A numerical study on the free vibrations of nanocomposite conical panels with variously shaped cutout

Abstract

Presented herein is a novel numerical approach for the vibrational analysis of conical panels with arbitrary-shaped holes made of functionally graded graphene platelet-reinforced composite (FG-GPLRC) within the framework of higher-order shear deformation theory (HSDT). The developed approach can be called variational differential quadrature finite element method (VDQFEM) as it is based on the ideas of VDQ and finite element methods. The governing equations are obtained by means of Hamilton’s principle. Also, the relations of paper are presented in a new matrix–vector form which can be efficiently utilized in the coding process of numerical techniques. By VDQFEM, the space domain of structure is first transformed into a number of finite elements. Then, the VDQ discretization technique is implemented within each element to derive the mass and stiffness matrices. Finally, the assemblage procedure is followed for obtaining total mass and stiffness matrices. Due to using HSDT, a novel mixed formulation approach is also proposed to accommodate the continuity of first-order derivatives on the common boundaries of elements. Conical panels with square/circular/elliptical cutout and with crack are selected to generate the numerical results. In the numerical examples, the effects of geometrical properties and reinforcement with GPL on the resonant frequencies of panels subject to various boundary conditions are investigated.

Input data:
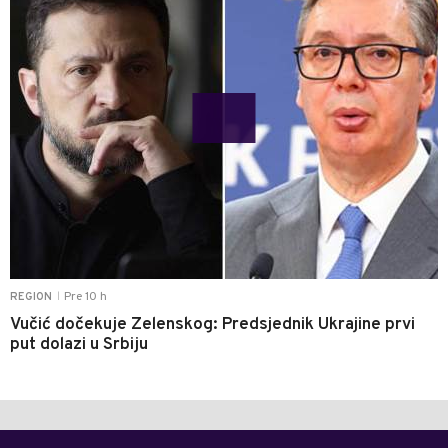
Pre 10 h
REGION
|
Vučić dočekuje Zelenskog: Predsjednik Ukrajine prvi
put dolazi u Srbiju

Exercises to complete:
a) Reproduce every line of the rows in Block 1 verbatim, omitting the picture.
b) Write a continuation of the abstract on vibrations of nanocomposite conical panels, beginning after its final sentence.
The rows bear no relation to the abstract on vibrations of nanocomposite conical panels.

Responses:
a)
Pre 10 h
REGION
|
Vučić dočekuje Zelenskog: Predsjednik Ukrajine prvi
put dolazi u Srbiju

b)
Appendix (Discretization)

There are two types of discretization in the VDQFEM method. According to Fig. 1, these discretizations can be described as follows: the domain under study is first discretized into a number of geometrical elements and then is mapped into the natural space with interpolation of position vector of each element using shape functions and corresponding nodal points (circular points). Afterwards, in order to perform the numerical differentiation and integration processes of VDQ method (which is specific to this technique), this space is discretized using the distribution of Chebyshev points. Two important control parameters for discretization and convergence can be thus considered in this approach: (1) finite element meshing and (2) distribution of nodal points of each element.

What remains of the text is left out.